* [Assignment 1]:
In the page text on the EmpiricalBayesDirichletClassifier, what does the symbol G stand for?

[Opening Page text section]

EmpiricalBayesDirichletClassifier
==================================

Tunes the Dirichlet prior concentration parameters via
Minka's fixed-point iteration [1]_ for the Dirichlet-Multinomial
marginal likelihood, with stabilized forgetting to prevent prior
collapse under exponential decay.

Builds on the posterior update from :doc:`intercept-only`, which is
inherited unchanged. Read that page first.


Symbols
-------

.. list-table::
   :header-rows: 1
   :widths: 15 85

   * - Symbol
     - Meaning
   * - :math:`\boldsymbol{\alpha}`
     - Dirichlet prior concentration parameters, length :math:`K`
   * - :math:`s`
     - Scalar concentration :math:`s = \sum_k \alpha_k`
   * - :math:`\mathbf{m}`
     - Base measure :math:`m_k = \alpha_k / s`,
       :math:`\sum_k m_k = 1`
   * - :math:`c_{gk}`
     - Effective count of class :math:`k` in group :math:`g`
   * - :math:`c_g`
     - Total effective counts in group :math:`g`:
       :math:`c_g = \sum_k c_{gk}`
   * - :math:`G`
     - Number of groups (unique values of the first feature)

[Closing Page text section]

* [Assignment 2]:
Can you reproduce word for word the entries below, starting at the line that contains "Shown below are" and ending after the line that contains "0.240428, 0.006786, 0.902427]]"?

[Opening Listed records section]

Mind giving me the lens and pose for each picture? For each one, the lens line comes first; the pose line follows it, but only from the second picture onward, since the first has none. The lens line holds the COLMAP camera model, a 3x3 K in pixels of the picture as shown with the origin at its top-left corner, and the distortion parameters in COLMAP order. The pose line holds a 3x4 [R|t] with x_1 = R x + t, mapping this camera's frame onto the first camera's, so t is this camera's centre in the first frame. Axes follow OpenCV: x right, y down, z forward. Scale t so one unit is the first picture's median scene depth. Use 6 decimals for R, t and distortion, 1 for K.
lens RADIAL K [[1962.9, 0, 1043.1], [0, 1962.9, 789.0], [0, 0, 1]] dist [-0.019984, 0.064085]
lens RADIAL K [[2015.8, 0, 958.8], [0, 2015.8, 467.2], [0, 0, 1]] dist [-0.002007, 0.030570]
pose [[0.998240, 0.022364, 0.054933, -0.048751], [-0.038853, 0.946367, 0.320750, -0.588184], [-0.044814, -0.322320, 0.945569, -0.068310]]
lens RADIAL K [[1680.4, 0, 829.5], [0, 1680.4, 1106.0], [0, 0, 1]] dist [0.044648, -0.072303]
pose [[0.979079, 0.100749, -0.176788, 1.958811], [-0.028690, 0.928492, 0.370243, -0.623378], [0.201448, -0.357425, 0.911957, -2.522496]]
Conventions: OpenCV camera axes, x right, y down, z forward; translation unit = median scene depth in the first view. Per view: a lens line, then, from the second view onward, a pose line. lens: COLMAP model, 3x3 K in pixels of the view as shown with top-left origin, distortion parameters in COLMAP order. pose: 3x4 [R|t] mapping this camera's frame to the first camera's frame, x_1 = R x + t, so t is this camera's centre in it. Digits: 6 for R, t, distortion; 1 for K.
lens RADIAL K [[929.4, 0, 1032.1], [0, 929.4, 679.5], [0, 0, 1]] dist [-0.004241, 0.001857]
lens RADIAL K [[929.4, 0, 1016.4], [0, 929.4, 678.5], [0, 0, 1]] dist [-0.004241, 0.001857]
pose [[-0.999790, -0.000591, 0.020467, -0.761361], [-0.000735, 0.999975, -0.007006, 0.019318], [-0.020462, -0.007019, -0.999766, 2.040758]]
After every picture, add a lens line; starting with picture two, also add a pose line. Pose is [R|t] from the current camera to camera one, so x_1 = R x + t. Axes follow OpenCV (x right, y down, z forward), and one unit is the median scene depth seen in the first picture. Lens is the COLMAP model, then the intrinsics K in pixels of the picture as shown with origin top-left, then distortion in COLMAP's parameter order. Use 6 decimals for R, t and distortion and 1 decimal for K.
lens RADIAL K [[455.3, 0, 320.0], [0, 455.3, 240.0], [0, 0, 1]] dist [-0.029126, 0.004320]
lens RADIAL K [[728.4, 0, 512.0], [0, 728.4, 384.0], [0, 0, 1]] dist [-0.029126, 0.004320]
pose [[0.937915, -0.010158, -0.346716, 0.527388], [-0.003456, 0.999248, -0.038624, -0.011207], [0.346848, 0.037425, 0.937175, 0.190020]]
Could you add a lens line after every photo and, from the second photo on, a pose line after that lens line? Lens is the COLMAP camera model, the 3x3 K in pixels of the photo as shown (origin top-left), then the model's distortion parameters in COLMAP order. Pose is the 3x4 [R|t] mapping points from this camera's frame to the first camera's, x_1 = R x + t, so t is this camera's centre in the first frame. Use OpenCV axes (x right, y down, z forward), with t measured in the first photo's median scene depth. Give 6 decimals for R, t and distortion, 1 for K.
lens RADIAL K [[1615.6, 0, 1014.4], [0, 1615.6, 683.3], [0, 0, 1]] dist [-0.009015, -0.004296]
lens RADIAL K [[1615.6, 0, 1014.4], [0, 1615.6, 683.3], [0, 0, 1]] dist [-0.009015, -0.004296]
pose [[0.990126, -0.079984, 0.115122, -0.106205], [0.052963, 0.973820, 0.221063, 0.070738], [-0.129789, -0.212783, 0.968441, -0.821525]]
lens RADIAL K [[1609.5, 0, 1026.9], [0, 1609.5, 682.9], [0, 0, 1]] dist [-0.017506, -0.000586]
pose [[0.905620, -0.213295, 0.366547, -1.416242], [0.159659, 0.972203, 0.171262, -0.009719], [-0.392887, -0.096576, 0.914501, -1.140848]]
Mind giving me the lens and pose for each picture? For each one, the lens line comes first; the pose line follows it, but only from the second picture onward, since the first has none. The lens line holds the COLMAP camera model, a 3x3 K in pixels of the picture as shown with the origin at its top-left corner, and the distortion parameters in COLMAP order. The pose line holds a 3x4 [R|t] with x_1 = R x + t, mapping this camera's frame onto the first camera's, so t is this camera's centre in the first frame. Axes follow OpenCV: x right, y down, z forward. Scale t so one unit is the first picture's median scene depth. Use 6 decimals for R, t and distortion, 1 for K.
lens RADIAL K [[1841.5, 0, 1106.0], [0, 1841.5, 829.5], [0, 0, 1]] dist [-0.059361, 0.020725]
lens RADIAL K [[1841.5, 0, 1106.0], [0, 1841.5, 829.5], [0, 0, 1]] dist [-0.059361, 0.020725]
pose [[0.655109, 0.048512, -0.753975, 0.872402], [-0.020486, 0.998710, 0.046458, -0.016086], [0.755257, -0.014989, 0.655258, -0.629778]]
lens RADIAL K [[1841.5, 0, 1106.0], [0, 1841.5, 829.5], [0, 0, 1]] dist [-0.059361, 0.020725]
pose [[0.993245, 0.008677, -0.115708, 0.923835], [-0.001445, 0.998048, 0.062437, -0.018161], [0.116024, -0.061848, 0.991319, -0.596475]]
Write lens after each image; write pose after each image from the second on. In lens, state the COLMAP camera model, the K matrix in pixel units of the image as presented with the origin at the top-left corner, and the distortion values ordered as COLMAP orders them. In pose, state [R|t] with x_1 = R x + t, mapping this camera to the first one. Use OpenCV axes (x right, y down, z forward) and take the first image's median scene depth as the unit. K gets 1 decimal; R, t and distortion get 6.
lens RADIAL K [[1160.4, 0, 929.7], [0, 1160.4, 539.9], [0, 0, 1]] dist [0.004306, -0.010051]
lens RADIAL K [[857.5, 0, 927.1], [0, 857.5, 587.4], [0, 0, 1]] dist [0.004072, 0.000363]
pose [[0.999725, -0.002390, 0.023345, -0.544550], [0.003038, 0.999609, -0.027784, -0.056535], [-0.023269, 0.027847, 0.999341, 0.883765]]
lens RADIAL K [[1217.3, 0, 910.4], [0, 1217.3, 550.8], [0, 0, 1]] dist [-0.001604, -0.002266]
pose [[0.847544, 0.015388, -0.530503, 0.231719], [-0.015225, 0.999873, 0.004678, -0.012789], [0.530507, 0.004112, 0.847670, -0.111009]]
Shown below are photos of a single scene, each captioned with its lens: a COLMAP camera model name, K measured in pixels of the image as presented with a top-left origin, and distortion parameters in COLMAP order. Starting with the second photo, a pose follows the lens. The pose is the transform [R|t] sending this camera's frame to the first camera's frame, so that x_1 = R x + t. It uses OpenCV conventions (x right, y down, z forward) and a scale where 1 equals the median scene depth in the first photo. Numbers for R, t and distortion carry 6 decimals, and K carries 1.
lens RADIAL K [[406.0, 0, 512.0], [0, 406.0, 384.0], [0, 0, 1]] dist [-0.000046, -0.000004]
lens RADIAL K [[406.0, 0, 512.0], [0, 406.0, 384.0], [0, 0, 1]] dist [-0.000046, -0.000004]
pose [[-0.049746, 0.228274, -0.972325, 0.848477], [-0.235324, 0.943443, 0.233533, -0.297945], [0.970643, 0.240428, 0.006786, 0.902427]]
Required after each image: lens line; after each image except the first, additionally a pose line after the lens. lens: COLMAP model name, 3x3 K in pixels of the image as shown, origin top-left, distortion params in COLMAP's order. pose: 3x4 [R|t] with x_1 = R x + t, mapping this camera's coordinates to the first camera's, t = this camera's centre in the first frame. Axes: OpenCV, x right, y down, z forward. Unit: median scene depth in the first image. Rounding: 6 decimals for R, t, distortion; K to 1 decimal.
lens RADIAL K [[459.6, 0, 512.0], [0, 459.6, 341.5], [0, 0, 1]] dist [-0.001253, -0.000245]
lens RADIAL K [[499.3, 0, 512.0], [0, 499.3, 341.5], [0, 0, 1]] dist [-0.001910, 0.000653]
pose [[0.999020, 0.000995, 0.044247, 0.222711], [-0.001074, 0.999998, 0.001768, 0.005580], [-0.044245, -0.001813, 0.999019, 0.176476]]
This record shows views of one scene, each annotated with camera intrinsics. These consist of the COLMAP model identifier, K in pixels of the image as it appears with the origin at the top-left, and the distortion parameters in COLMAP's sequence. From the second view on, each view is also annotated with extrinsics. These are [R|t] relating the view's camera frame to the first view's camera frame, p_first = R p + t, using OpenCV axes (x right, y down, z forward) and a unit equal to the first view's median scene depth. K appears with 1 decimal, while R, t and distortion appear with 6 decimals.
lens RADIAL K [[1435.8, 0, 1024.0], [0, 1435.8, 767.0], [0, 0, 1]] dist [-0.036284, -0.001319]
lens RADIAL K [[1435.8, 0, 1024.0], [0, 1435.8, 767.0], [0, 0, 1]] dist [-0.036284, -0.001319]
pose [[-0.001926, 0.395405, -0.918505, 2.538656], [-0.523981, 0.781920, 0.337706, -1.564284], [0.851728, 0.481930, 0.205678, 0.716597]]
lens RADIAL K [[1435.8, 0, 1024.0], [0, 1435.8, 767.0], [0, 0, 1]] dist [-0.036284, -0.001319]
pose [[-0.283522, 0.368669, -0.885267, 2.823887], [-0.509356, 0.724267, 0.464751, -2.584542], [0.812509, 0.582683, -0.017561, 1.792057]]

[Closing Listed records section]

* [Answer 1]:
G is the number of groups (unique values of the first feature).

* [Answer 2]:
Shown below are photos of a single scene, each captioned with its lens: a COLMAP camera model name, K measured in pixels of the image as presented with a top-left origin, and distortion parameters in COLMAP order. Starting with the second photo, a pose follows the lens. The pose is the transform [R|t] sending this camera's frame to the first camera's frame, so that x_1 = R x + t. It uses OpenCV conventions (x right, y down, z forward) and a scale where 1 equals the median scene depth in the first photo. Numbers for R, t and distortion carry 6 decimals, and K carries 1.
lens RADIAL K [[406.0, 0, 512.0], [0, 406.0, 384.0], [0, 0, 1]] dist [-0.000046, -0.000004]
lens RADIAL K [[406.0, 0, 512.0], [0, 406.0, 384.0], [0, 0, 1]] dist [-0.000046, -0.000004]
pose [[-0.049746, 0.228274, -0.972325, 0.848477], [-0.235324, 0.943443, 0.233533, -0.297945], [0.970643, 0.240428, 0.006786, 0.902427]]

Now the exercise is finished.